Sonnet 73

Pipé d’Amour, ma Circe enchanteresse
Dedans ses fers m’arreste emprisonné,
Non par le goust d’un vin empoisonné,
Non par le jus d’une herbe pecheresse.
Du fin Gregeois l’espée vangeresse,
Et le Moly par Mercure ordonné,
En peu de temps du breuvage donné
Peurent forcer la force charmeresse :
Si qu’à la fin le Dulyche troupeau
Reprint l’honneur de sa premiere peau,
Et sa prudence au-paravant peu caute.
Mais pour mon sens remettre en mon cerveau,
Il me faudroit un Astolphe nouveau,
Tant ma raison est aveugle en sa faute.
                                                                            Snared by Love, my enchantress, my Circe
                                                                            Holds me imprisoned within her chains;
                                                                            She did not use the taste of poisoned wine,
                                                                            Nor the juice of a sinful herb.
                                                                            The avenging sword of the wily Greek
                                                                            And the cure for the enchantment ordained by Mercury
                                                                            In a short while were able to overpower
                                                                            The power of the charm in the drink they were given;
                                                                            So that, in the end, the Dulychean troop
                                                                            Recovered the honour of its original shape
                                                                            And its prudence, though formerly so incautious.

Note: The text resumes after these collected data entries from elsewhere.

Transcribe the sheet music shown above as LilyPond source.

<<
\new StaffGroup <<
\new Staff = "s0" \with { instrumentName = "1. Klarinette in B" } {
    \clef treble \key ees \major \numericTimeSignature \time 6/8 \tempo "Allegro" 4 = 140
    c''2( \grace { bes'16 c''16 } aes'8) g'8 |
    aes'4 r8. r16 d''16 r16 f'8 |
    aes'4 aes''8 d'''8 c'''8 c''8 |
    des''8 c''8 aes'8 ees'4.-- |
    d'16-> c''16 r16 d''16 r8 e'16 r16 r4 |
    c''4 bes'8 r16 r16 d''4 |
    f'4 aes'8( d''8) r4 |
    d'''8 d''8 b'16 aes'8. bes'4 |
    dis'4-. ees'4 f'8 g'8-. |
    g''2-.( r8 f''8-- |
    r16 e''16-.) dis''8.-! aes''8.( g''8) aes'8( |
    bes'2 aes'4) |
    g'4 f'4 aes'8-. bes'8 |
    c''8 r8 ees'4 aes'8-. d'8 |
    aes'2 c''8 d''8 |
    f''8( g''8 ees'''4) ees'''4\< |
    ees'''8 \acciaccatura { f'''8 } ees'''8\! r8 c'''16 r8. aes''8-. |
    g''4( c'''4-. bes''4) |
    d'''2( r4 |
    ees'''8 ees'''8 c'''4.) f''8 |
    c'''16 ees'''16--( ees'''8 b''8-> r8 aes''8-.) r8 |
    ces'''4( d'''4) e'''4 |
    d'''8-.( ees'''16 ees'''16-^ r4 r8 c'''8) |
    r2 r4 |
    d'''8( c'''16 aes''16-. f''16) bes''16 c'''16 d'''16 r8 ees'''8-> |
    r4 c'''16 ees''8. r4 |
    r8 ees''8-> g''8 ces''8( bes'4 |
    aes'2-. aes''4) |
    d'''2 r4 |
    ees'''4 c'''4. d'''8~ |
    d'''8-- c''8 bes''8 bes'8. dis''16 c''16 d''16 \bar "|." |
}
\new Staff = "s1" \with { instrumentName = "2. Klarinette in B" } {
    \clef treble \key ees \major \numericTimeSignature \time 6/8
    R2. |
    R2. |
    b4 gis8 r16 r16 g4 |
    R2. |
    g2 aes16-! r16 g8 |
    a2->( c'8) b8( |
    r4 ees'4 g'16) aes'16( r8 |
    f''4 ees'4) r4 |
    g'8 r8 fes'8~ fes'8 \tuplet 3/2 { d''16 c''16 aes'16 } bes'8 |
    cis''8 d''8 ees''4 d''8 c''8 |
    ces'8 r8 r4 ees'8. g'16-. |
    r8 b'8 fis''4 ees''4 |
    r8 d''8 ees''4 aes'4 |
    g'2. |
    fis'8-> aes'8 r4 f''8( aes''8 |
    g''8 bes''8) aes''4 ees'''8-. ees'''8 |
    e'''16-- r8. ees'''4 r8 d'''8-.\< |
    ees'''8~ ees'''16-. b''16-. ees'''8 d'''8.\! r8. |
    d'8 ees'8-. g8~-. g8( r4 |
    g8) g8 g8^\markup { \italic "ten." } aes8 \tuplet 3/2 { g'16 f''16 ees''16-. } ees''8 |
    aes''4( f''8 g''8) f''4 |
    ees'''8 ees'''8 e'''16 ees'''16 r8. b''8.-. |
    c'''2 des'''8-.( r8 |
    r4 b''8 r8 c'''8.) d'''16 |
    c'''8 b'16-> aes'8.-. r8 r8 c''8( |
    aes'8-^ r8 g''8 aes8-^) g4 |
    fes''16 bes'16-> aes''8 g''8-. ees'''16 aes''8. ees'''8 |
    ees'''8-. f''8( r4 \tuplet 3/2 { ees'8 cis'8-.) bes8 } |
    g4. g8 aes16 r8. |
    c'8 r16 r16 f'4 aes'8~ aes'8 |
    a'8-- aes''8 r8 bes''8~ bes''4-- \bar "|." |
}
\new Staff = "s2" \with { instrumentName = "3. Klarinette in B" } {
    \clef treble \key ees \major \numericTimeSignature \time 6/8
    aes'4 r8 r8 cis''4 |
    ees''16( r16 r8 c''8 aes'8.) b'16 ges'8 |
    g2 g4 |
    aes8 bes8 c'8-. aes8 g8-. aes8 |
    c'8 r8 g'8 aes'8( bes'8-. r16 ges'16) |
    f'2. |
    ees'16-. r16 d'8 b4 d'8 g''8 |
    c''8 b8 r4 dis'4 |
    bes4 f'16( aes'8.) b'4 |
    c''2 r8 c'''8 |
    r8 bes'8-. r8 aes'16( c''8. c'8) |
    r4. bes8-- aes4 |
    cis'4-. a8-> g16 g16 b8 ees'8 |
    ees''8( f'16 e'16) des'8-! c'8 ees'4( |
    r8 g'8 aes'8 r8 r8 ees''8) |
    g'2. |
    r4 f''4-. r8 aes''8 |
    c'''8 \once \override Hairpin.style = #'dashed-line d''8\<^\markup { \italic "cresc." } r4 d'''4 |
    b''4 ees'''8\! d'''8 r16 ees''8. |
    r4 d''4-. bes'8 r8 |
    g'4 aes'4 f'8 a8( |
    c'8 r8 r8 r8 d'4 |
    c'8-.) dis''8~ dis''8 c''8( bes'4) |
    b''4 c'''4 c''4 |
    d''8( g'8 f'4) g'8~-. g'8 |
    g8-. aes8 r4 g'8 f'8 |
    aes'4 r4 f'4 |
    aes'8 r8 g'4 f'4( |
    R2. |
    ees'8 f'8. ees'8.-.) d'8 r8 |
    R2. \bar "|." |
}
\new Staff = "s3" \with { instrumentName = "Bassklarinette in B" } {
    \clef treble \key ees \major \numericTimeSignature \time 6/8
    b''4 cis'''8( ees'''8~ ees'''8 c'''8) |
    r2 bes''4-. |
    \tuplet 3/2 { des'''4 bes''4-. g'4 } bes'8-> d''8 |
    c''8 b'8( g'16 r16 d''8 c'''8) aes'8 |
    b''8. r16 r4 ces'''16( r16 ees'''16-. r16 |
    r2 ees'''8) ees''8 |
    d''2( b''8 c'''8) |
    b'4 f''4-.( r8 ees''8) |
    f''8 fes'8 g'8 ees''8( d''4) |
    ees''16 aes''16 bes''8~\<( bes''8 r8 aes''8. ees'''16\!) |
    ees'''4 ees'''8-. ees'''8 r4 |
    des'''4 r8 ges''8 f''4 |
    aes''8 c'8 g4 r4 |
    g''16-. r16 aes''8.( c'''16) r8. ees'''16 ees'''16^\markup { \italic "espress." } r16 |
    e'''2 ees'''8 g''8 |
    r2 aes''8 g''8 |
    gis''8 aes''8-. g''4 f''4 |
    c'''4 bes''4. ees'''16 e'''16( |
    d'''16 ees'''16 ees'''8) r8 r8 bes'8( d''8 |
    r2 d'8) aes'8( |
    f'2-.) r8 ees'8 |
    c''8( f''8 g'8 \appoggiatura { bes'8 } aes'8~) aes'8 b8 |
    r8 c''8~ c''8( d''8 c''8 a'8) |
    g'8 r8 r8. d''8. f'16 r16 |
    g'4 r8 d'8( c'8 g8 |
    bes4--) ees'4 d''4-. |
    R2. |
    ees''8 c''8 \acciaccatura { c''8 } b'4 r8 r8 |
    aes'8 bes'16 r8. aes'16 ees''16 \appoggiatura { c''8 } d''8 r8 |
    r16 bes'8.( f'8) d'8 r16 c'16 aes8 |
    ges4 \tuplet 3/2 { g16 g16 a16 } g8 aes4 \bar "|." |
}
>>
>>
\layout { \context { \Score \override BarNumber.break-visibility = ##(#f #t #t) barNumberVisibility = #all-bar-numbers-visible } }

                                                                            But to put my sense back in my brain
                                                                            I would need a new Astolpho,
                                                                            So blind is my reason to its failing.



Circe is the enchantress who transforms Odysseus’ crew into pigs in the 10th book of the ‘Odyssey’.  She uses a potion and a magic wine-cup. Note that the pigs run free, and are not kept chained; but they are metaphorically chained by the enchantment. They are rescued by Odysseus (the wily Greek) who – at Mercury’s recommendation – uses the plant ‘molu’ or ‘moly’ to prevent the witch’s magic affecting him.  [Some argue that the men were only metaphorically transformed into pigs, their humanity taken away by a hallucinogen of some kind; the snowdrop has anti-hallucinogenic properties (apparently!) so may be ‘moly’.] Dulichium was one of the islands of which Odysseus was king; possibly one of the Echinades, or nearby Cephalonia?
Astolpho takes us to a rather more modern epic – Ariosto’s ‘Orlando Furioso’. Astolpho is the powerful champion who restores Orlando to his senses after he has been maddened by love. Originally one of Charlemagne’s paladins, Astolpho/Astolfo in Ariosto has acquired a range of magical weapons and steeds. He flies on a hippogriff, meets St John the Apostle, then takes Elijah’s chariot to the moon, where he finds Orlando’s lost wits in a bottle…!
Blanchemain’s version has only 3 minor changes – though one affects the very beginning of the poem!  The early version begins “Du tout changé, ma Circe…” (‘Changed in every way, my Circe holds me…’). In line 8 Odysseus’ sword and ‘moly’ “Forcèrent bien la force charmeresse” (‘overpowered easily the power of the charm’) – not noticeably better or worse than the alternative repetition of ‘forcer’! And in line 10 the troop “reprit” instead of “reprint” (recovered) its honour – a difference only between treating ‘troop’ as plural or singular.